No medium, I get that..what does the second part mean..."actual sideways motion" ??
The field oscillates that way, right...?

Wiki has a (correct) concise explanation and associated diagram here:

http://en.wikipedia.org/wiki/Electromagnetic_wave

Electromagnetic radiation (often abbreviated E-M radiation or EMR) is a form of energy exhibiting wave-like behavior as it travels through space. EMR has both electric and magnetic field components, which oscillate in phase perpendicular to each other and perpendicular to the direction of energy propagation.

 

[marcus]

...

Although this question can be answered purely classically, I think it's easier to analyze if you think in terms of photons. The photon's frequency is reduced by a factor z, so E=hf is also reduced by that factor. The volume occupied by the wave is increased by a factor of z^3, so the energy density is reduced by a factor of z^4. Since the energy density is reduced by z^4, the electric and magnetic fields are also reduced, by factors of z^2.

This is a clear complete response to Steve, so there's really nothing to add, but it illustrates an ambiguity in the English language---how we talk about fractional increase and increase "by a factor".

Or, in this case the reverse: "decrease by a factor".

The energy density of the photons is actually decreased by a factor of (1+z)⁴
in the sense that that is what you divide the old density by to get the new density.

Beginners can get confused by this ambiguity in English.

For example if the redshift of some light is z = 0.5, then the energy of each photon has been reduced by a factor of 1.5 (you divide by that to get the present energy).
And the volume has been increased by a factor of 1.5³
so the number of photons per unit volume is reduced by 1.5³ (they are spread out in a larger volume).

So the whole effect on the energy density is to reduce it by a factor of 1.5⁴ = a bit over 5.
So you divide the old energy density by a factor of 5 or so.

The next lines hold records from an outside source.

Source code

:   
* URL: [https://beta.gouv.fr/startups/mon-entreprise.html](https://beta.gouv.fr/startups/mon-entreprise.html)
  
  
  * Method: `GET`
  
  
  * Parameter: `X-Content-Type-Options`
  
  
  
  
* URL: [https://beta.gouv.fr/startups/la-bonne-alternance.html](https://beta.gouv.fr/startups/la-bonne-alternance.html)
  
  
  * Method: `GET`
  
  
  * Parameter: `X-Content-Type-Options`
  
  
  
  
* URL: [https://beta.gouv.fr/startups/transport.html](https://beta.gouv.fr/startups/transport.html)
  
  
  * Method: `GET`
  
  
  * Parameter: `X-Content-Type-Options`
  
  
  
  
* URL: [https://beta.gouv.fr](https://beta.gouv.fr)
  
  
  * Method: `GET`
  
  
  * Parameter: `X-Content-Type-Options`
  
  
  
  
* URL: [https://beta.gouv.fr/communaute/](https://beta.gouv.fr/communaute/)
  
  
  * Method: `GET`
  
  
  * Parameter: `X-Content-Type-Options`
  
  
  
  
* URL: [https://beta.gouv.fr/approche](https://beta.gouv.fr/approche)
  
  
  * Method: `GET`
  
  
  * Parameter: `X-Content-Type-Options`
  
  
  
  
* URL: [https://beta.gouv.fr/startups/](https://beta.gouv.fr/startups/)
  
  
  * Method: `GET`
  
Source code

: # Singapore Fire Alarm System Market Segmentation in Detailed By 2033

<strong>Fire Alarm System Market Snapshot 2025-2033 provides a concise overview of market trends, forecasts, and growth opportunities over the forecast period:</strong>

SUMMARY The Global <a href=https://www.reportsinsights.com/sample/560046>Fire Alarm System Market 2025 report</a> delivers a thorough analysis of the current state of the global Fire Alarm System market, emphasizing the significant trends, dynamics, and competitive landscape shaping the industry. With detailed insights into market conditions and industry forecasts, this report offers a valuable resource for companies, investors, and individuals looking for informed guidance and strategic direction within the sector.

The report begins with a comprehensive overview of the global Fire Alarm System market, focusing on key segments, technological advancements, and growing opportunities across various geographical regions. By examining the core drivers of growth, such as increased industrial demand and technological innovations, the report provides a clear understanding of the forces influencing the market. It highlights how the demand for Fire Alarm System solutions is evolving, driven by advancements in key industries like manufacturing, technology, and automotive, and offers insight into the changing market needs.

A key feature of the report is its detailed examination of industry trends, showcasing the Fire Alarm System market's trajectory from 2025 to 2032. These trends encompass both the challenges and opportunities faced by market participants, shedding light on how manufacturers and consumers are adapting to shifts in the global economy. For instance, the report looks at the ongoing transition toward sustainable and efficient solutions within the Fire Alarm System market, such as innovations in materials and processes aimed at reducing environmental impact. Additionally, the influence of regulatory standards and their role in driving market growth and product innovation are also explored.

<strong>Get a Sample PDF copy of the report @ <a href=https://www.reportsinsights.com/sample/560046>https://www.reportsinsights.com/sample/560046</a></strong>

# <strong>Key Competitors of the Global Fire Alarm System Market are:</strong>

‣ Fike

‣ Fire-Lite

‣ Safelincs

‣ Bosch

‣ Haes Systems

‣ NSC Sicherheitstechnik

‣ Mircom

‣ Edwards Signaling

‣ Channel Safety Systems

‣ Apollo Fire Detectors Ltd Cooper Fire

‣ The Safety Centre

This does not have any simple intuitive relation to 0.5⁴ = 1/16 so a beginner might get confused by saying "reduced by a factor of z⁴ = 1/16

 

[bcrowell]

The energy density of the photons is actually decreased by a factor of (1+z)⁴

Hi, marcus -- Thanks for the correction. I just didn't realize I wasn't using the standard definition of z.

No medium, I get that..what does the second part mean..."actual sideways motion" ??
The field oscillates that way, right...?

Wiki has a (correct) concise explanation and associated diagram here:

http://en.wikipedia.org/wiki/Electromagnetic_wave

That type of diagram is misleading if you don't interpret it correctly. The transverse stuff is the field vectors, which don't have units of meters.

 

[Bill_K]

The energy density of the photons is actually decreased by a factor of (1+z)4

Sorry, but the original question was not about the energy density, was it. It says 'does the amplitude change'? The amplitude of an electromagnetic wave is just |E|. The issue is simply a matter of how the Lorentz transformation acts on E and B. So I say it should be just one factor of 1+z.

 

[bcrowell]

Sorry, but the original question was not about the energy density, was it. It says 'does the amplitude change'?

Please take another look at the final sentence of #2.

The amplitude of an electromagnetic wave is just |E|. The issue is simply a matter of how the Lorentz transformation acts on E and B. So I say it should be just one factor of 1+z.

It's not a Lorentz transformation. This isn't a special-relativistic kinematic Doppler shift. There are no global Lorentz transformations in GR.

 

[Phrak]

so the number of photons per unit volume is reduced by 1.5³ (they are spread out in a larger volume).

I'm sure you meant 1.5² here for the inverse square law, didn't you?

So the whole effect on the energy density is to reduce it by a factor of 1.5⁴ = a bit over 5.

 

[Naty1]

"I'm sure you meant 1.5² here for the inverse square law, didn't you?

That's for the unit area...

Marcus was addressing the unit volume...

V = 4/3(pi)r³

 

[bcrowell]

"I'm sure you meant 1.5² here for the inverse square law, didn't you?

That's for the unit area...

Marcus was addressing the unit volume...

V = 4/3(pi)r³

There's no sphere involved. For example, a photon from a laser would experience the same increase in its volume, by a factor of (1+z)^3. The increase in volume is because of cosmological expansion, not expansion of a spherical wavefront.